Obvious Double Standards
The Koch Foundation advocates a libertarian or classical liberal ideology. That by itself does not imply it is dogmatic or corrupt, but nevertheless the people at the Koch Foundation have a point of view. They are not interested in advancing Marxism, Keynesian economics, orthodox Rawlsianism, or left-liberalism. Since many academics dislike the libertarian point of view, they conclude that Koch funding is bad, and then rationalize a number of bad arguments to this effect. But what’s intriguing about this is how they do not apply similar standards to their own sources of funding.
For instance, Wake Forest also hosts a number of left-wing, progressive research institutes—e.g., the Pro Humanitae Institute and Anna Julia Cooper Center—which receive funding from various left-wing foundations and sources. The Pro Humanitae Institute’s directors and faculty are not in any obvious way more impressive or accomplished than Jim Otteson, who at the time of the controversy was the director of the Eudaimonia Institute. (Jim has since been hired by Notre Dame, a much better university.) The Pro Humanitae Institute pushes left-wing social justice causes. As far as I can tell from their website, it focuses far more on activism than on scholarship.[i] Indeed, as far as I can tell, it does not focus on scholarship at all; in contrast, the Eudaimonia Institute is research and teaching center with no apparent activist activity. The Anna Julia Cooper Center focuses on “advancing justice through intersectional scholarship”; by its own self-description, scholarship is meant to serve a political outcome.[ii] Even though I publish on social justice issues and have a first rate academic résumé, I doubt they’ll invite me to speak anytime soon. I don’t share their politics, and their website reveals they only invite people with their political viewpoint.[iii]
The faculty at Wake Forest have not caused a stink about these groups. UnKoch My Campus has not demanded these centers be subject to the same scrutiny as the Eudaimonia Institute. No one has signed a petition demanding that the faculty associated with such centers be subject to group control over what they may say, present, teach, and publish.

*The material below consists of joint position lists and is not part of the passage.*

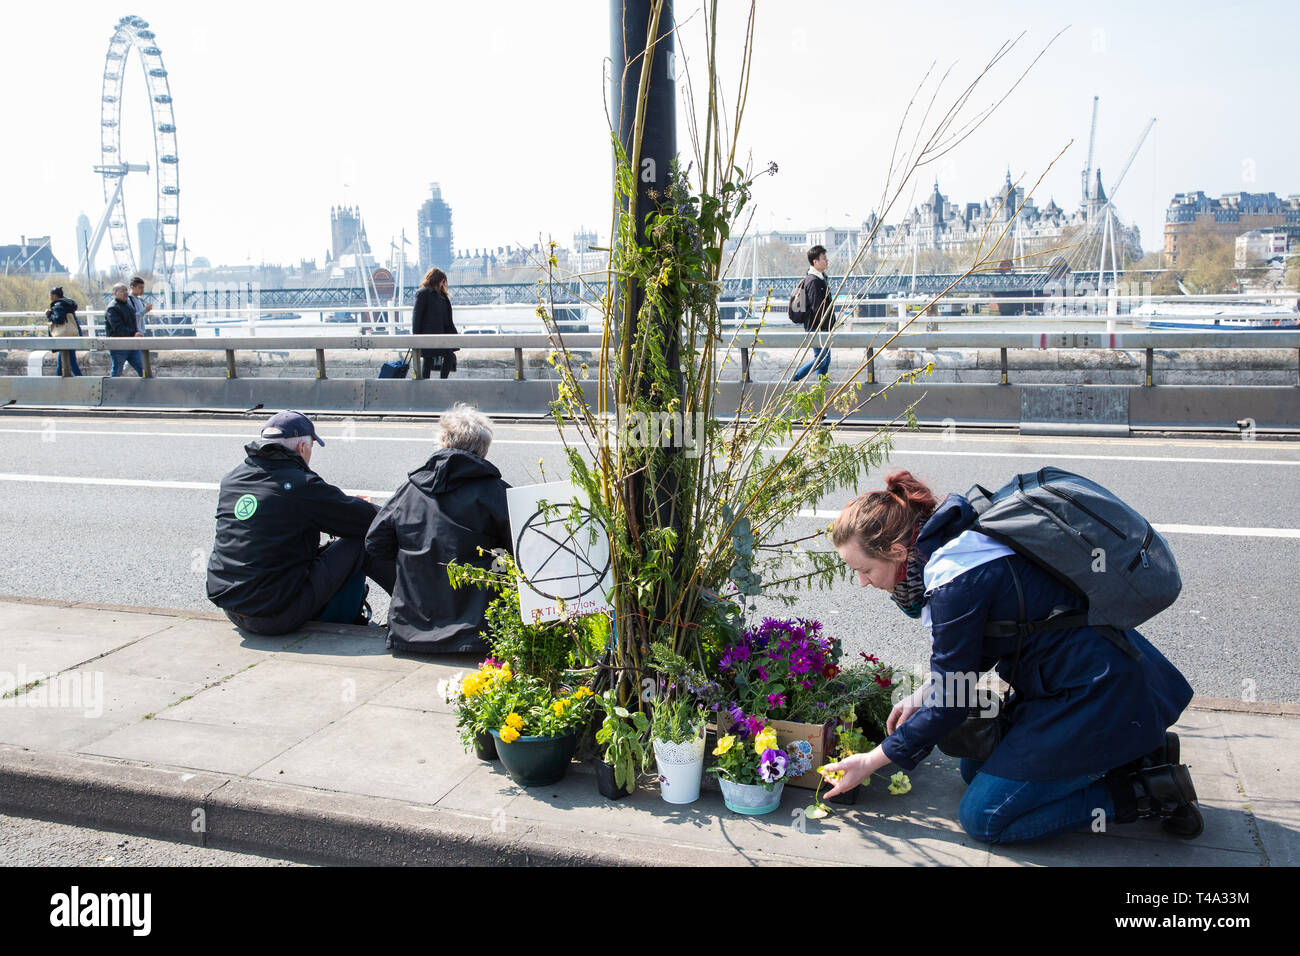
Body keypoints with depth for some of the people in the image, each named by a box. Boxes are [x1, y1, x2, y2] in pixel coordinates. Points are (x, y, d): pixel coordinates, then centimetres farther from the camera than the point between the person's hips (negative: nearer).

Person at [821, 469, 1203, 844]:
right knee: (975, 769, 18)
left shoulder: (957, 584, -26)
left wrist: (873, 760, -7)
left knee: (982, 819, -4)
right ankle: (1141, 748, 16)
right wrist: (923, 697, 10)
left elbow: (952, 703, -16)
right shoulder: (955, 540, 2)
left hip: (1096, 697, -10)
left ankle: (1148, 792, 0)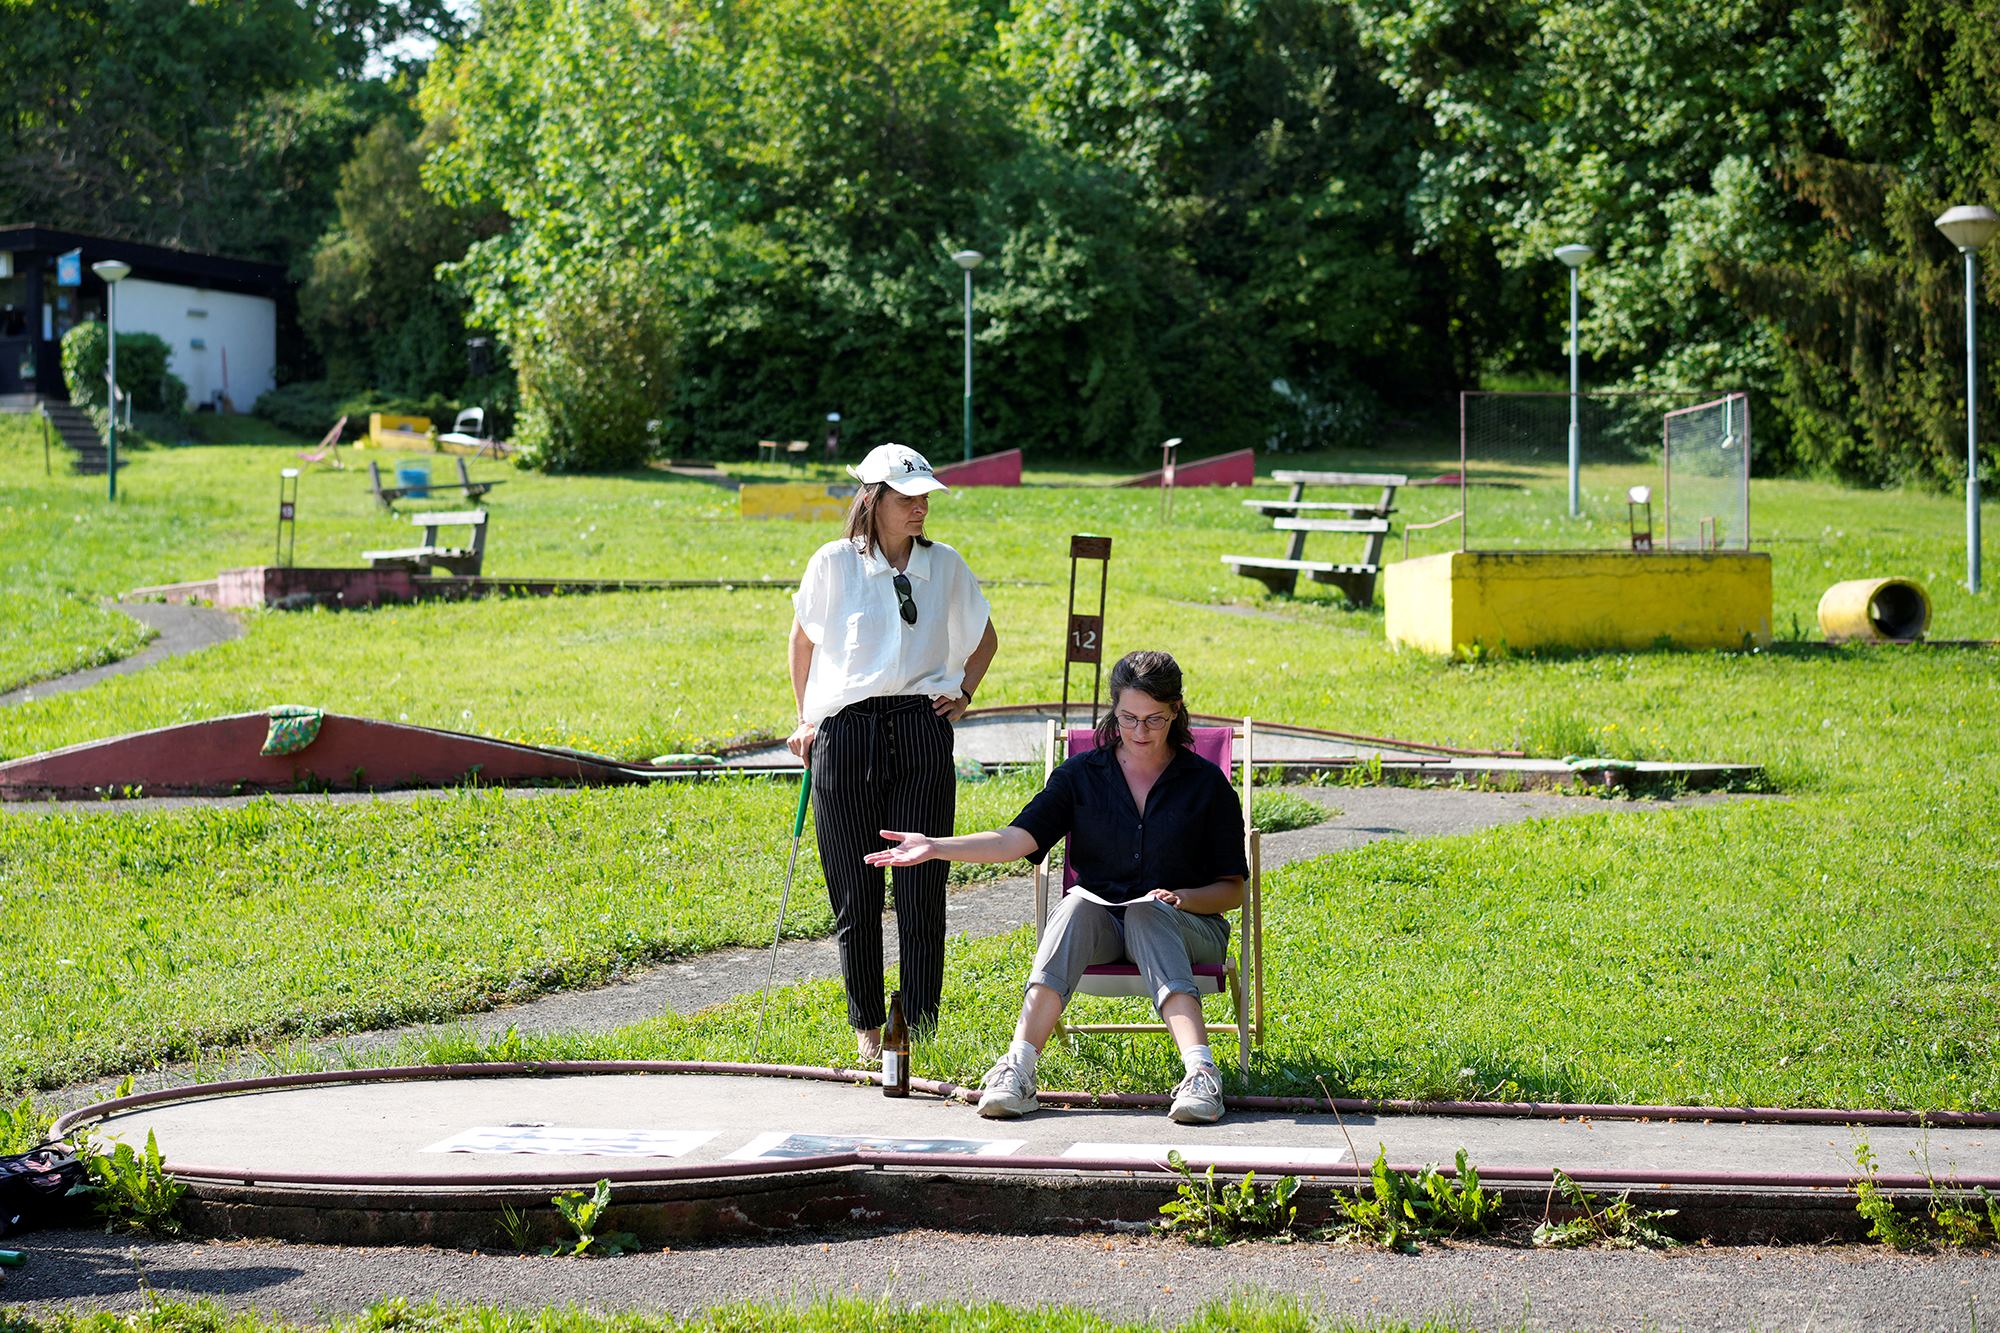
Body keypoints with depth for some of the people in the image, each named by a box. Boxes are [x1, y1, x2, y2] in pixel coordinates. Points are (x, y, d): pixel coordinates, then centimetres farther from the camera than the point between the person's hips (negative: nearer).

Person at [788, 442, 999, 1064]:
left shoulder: (945, 565, 8)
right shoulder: (834, 563, 2)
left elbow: (984, 640, 23)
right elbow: (803, 641, 15)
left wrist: (963, 692, 10)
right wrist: (807, 720, 12)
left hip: (922, 730, 1)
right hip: (846, 734, -1)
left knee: (922, 887, -3)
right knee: (855, 891, 2)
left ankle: (921, 1026, 6)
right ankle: (866, 1025, 16)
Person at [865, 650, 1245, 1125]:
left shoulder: (1207, 783, 4)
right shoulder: (1082, 774, 7)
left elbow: (1234, 889, 5)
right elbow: (1021, 837, -7)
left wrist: (1183, 898, -15)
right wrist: (935, 847, -20)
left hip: (1184, 926, -1)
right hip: (1098, 925, 1)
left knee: (1145, 913, -36)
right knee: (1077, 904, -34)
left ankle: (1200, 1070, -54)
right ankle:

No one, other than a campus conservative magazine, has asked them to disclose their funding or demanded proof that their funders are not interfering with hiring or other decisions.[iv]Oddly, they do not appear to have hired any conservative or libertarian scholars, but no one takes that as evidence that their donors are exercising veto power.
Why the difference in treatment? It’s possible that the well-motivated faculty petitioners at Wake Forest simply overlooked these two centers. It’s also possible that the well-motivated faculty petitioners scrupulously examined how these two left-wing centers were funded, examined how hires were made, and then concluded they were free of any corrupting rules or behaviors. But, there’s no evidence this happened. Rather, most likely, the faculty have not raised concerns about academic freedom simply because the centers push the political agenda of the majority of the faculty.